Love In The Time Of Pandemic

waliyadi
Chapter #6

Bab 6

Makan siang tadi tidak hanya memberi tenaga tambahan namun, juga inspirasi bagi Ano untuk menuntaskan pekerjaan yang sedari pagi tak kunjung ditemukan jalan keluarnya. Dia mensortir semua data dengan pivot sampai hal terkecil, kapan campaign dilakukan, siapa KOL, berapa traffic yang dihasilkan, perhitungan hashtag, impression serta reach dan hal terakhir yang harus Ano lakukan adalah, menarik benang merah, dalam case ini mulai dari tujuan campaign itu sendiri.

Selang satu jam, Ano menatap dengan bangga sheet laporan campaign, mengaturnya agar mudah dimengerti dari engagement tertinggi sampai terendah. Mengetik email dengan subject ‘laporan all campaign’ tidak lupa mengisi body email dengan penjelasan singkat lalu attach file laporan excel dan menekan sent. Tidak lupa ia mail chat Pak Divo, mengabarkan bahwa semua data berhasil diolahnya. 

Tidak butuh waktu lama sampai Pak Divo membalas mail chat, hanya sebuah emoticon jempol. Ano pun langsung memperhatikan dengan seksama bayang-bayang siluet Pak Divo, sulit menebak apakah ia mengerti report itu. Sepintas Pak Divo duduk di mejanya menatap laptop, tanganya meregang ke atas, pertanda jenuh padahal baru sepuluh menit semenjak Ano mengirimkan email. 

Sampai jam lima sore tidak ada tanda-tanda, Pak Divo akan mengajak Ano berdikusi, siluetnya masih juga duduk menatap laptop. Beberapa anak perawatan jaringan di lantai atas melewati meja untuk pulang dan Ano memberanikan diri untuk mengirim mail chat. “Sore Pak Divo, saya boleh pulang duluan?”

Responnya cepat namun, singkat. “Hati-hati Ano.” 

Tadinya Ano pikir akan dilarang pulang tepat waktu dan diminta untuk membicarakan data yang siang tadi dikirimnya tapi, ternyata tidak. Serta merta ia merapikan meja dan saat hendak mengetuk pintu ruangan Pak Divo untuk pamit, Ano teringat perkataan Sisca. Ia pun langsung mengurungkan niat dan pergi menuju pintu lift. Pintu lift terbuka di setiap lantai dan hanya bagian redaksi yang terlihat masih sibuk. Lobby gedung ini terasa dua kali lebih luas saat jam pulang karena, terihat kosong sekali bahkan resepsionis pun sudah tak ada. 
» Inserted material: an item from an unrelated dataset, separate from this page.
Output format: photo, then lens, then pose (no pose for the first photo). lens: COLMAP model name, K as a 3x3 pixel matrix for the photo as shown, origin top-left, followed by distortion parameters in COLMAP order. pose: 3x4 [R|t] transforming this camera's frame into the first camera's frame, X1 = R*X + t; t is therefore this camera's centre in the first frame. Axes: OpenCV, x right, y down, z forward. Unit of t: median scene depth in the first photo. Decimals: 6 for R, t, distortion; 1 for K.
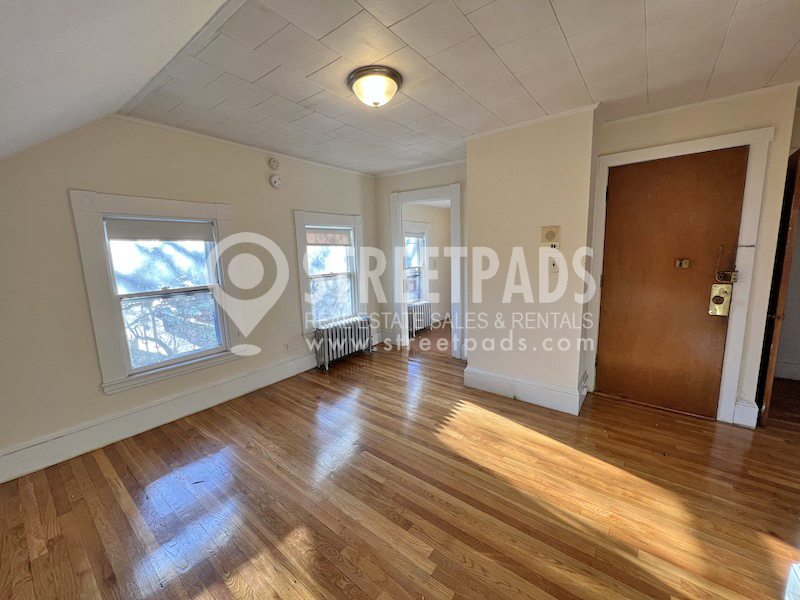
lens RADIAL K [[320.1, 0, 397.7], [0, 320.1, 296.5], [0, 0, 1]] dist [0.000850, -0.000619]
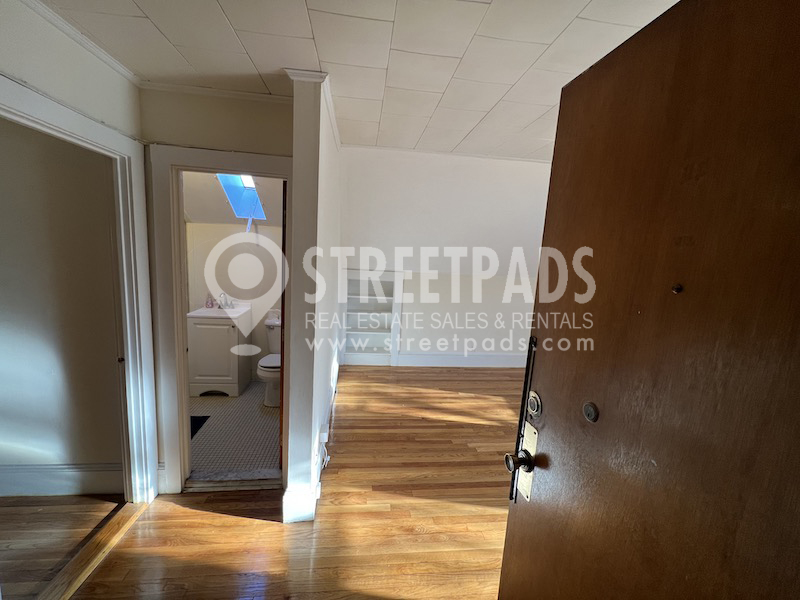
lens RADIAL K [[320.1, 0, 396.4], [0, 320.1, 297.1], [0, 0, 1]] dist [0.000850, -0.000619]
pose [[-0.717488, 0.086656, -0.691160, 0.953354], [-0.135811, 0.955787, 0.260818, -0.242640], [0.683203, 0.281000, -0.673997, 1.005837]]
“Sudirman, akhirnya aku jadi wargamu,” gumam Ano sambil berjalan di trotoar, melihat orang-orang hendak pulang. Ini adalah pemandangan dengan manusia terbanyak yang ia pernah lihat semenjak kuliah. Namun, dalam sekejap saat magrib menjelang, semua kembali hening, jalanan sudah sepi dari manusia. Saat Ano berjalan di depan terdapat sebuah pangkalan ojeg online. 

“Ojeg De?” 

Ano memperhatikan wanita paruh baya itu. “Tidak, makasih Bu.” 

“Baru kerja De?” balasnya.

Ano mengangguk dan tentu saja dia tahu, memang ada berapa orang di kawasan Sudirman ini? ”iya Bu, saya cuma ke statiun aja,” ujarnya dengan niat memberi tahu kalau ia tidak butuh ojeg.”
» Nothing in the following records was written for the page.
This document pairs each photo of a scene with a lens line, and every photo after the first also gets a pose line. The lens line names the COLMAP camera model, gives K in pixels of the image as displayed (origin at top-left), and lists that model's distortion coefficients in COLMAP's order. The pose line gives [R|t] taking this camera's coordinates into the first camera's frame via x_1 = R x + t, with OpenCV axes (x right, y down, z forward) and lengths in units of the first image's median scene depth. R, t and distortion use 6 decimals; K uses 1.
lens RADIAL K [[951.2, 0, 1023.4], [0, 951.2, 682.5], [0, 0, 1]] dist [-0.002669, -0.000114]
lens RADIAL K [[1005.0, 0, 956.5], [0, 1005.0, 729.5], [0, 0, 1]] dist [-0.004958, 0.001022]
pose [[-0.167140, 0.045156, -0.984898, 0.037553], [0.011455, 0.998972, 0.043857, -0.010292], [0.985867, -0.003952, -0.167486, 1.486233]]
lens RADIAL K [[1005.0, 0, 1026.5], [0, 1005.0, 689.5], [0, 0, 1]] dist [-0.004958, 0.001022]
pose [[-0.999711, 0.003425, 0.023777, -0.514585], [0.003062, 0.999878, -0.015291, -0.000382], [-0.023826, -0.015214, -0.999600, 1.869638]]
Sambil tersenyum wanita itu membalas. “Kapan yah terakhir saya lihat ada karyawan sini anak angker1.”

Tiba-tiba Ano diam sejenak lalu melihat jam di handphone, ternyata masih pukul 18:25 “Memang sudah berapa lama mangkal di sini Bu?” tanyanya, bukan tanpa sebab kenapa Ano bertanya lebih lanjut karena, untuk apa juga pulang ke rusun yang kosong.

“Abis gelombang kedua aja Dek, sudah bingung mau ngapain lagi? Di rumah juga sudah tidak ada siapa-siapa,” jelas perempuan ojeg online dengan enteng lalu mengambil napas panjang. “Jadi ngojeg saja biar bisa ketemu orang.” Sudut bibirnya nampak menyuguhkan senyum kecil.
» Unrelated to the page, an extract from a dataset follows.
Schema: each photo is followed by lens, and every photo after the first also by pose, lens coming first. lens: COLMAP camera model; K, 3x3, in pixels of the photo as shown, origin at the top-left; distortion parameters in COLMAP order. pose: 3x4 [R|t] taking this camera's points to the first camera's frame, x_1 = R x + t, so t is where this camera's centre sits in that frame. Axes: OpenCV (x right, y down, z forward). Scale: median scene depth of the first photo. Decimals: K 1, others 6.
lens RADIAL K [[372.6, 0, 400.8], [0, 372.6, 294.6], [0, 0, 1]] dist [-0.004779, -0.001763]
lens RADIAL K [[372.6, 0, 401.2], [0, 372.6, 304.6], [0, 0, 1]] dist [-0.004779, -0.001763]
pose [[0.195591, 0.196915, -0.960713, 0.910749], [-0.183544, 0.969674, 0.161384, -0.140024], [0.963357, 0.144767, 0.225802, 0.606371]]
Ano sadar ini akan jadi sebuah perbincangan panjang, hingga bersandar di tiang pangkalan ojeg. “Memang masih banyak orang yang pesan ojeg online?”

“Lumayan, biasanya sih buat shopping barang saja kalau antar penumpang memang jarang banget, lebih seringnya muter-muter di jalanan kosong saja,” balasnya.